小問 A
提供テキストについて、次の問いに答えてください。
(i) 参照文献に必要な要素は何だとされていますか？
(ii) 引用文献と参考文献はそれぞれどのような文献と説明されていますか？
(iii) 統一的なものとして提唱されている列挙のしかたは何ですか？
小問 B
提供テキストの「2009-06-13 図書館816.5 (2100円)」から「するのが難しいように思える。」までを、一字も変えずに書き出してください。

提供テキスト

---

レポート・論文作成のための引用・参考文献の書き方

藤田節子. レポート・論文作成のための引用・参考文献の書き方. 日外アソシエーツ, 2009-04-27, 144p. ISBN978-4-8169-2179-7.

2009-06-13 図書館816.5 (2100円) 2009-06-16 ★4

感想

引用文献や参考文献(以後まとめて「参照文献」とする)の記述が規定されてなく、むかしから悩んでいたので、読むことにした。法学分野で、ウェブのURLの記述に基準がないので参考にはなった。一方で、判例の記述だけは利用するのが難しいように思える。

引用文献と参考文献は違う。引用文献はコピペした文献で、参考文献は読んで理解を深めた文献。

参照文献を列挙する理由は、読者が本文の知識をさらに広げるのに重要だから。ウェブサイトのリンク集かサーチエンジンの検索結果のようなものといえるかもしれない。

参照文献に必要な要素は、「誰が」「何というタイトルで」「いつ」「何という媒体に」発表したかである。

列挙のしかたは、学術クラスタによって違うようだ。ハーバード式・シカゴ式に、国内では人文社会科学系・MLA・APAなど。そして、統一的なものとしてSIST02が提唱されている。

読者が再取得できないような絶えず更新しているウェブサイトや、名無しさんが書いた文は信頼性が低いので、参照文献には適さない(ただ、名無しさんが書いたものは、自論として展開するのは自由だと思ったり)。

リンク
メモ
  • ピリオドやコンマに使用する文字は、半角がいいのか全角がいいのかわからなかった。また、半角だとして、前後に(半角)スペースを入れたらいいのかわからなかった。

---

提供リスト
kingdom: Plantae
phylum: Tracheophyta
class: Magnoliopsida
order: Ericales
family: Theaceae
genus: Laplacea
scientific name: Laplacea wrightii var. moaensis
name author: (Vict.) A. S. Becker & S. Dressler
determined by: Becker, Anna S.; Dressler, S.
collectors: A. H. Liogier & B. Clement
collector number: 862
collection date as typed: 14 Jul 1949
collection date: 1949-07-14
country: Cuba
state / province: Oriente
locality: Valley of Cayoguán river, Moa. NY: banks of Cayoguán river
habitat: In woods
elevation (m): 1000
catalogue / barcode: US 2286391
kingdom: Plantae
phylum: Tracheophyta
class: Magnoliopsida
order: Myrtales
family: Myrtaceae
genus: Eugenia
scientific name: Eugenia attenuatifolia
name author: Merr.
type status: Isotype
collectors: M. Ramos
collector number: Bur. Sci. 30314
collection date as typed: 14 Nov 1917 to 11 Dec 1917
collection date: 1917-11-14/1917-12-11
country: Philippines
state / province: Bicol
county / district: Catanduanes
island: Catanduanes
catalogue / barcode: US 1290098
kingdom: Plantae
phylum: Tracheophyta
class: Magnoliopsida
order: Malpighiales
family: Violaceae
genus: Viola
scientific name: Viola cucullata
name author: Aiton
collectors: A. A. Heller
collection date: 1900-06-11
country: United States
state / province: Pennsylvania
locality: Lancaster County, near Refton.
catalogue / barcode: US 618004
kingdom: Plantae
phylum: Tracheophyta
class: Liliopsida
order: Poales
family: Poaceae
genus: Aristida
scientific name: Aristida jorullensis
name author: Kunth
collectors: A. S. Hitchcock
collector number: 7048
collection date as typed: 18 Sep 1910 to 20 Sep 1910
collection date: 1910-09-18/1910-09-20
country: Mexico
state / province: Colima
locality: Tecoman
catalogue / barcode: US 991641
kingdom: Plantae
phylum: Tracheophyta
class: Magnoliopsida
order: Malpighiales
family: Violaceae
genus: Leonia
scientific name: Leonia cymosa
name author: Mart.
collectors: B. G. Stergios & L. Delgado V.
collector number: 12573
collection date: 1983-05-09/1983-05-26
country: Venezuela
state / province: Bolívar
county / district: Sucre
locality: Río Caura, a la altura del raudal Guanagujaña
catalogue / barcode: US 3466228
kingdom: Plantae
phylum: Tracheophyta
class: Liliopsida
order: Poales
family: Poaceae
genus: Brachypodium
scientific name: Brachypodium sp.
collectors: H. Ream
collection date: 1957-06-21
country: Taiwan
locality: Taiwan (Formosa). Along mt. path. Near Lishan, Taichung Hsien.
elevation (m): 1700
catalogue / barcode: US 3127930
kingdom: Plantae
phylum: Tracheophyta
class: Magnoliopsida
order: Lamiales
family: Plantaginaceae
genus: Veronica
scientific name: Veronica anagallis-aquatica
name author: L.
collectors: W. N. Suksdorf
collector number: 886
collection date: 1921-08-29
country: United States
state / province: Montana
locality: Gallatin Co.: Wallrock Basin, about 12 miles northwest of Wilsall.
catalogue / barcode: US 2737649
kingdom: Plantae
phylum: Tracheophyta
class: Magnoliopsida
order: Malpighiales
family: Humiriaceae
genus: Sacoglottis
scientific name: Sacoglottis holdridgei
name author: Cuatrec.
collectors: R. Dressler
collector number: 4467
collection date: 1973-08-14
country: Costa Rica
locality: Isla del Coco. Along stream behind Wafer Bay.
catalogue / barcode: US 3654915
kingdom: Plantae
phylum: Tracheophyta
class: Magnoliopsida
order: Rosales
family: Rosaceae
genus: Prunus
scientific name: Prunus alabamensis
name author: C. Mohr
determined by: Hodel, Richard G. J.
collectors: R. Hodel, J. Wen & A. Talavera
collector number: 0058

---

解答 A
(i) 「誰が」「何というタイトルで」「いつ」「何という媒体に」発表したかです。
(ii) 引用文献はコピペした文献、参考文献は読んで理解を深めた文献です。
(iii) SIST02です。

解答 B
2009-06-13 図書館816.5 (2100円) 2009-06-16 ★4

感想

引用文献や参考文献(以後まとめて「参照文献」とする)の記述が規定されてなく、むかしから悩んでいたので、読むことにした。法学分野で、ウェブのURLの記述に基準がないので参考にはなった。一方で、判例の記述だけは利用するのが難しいように思える。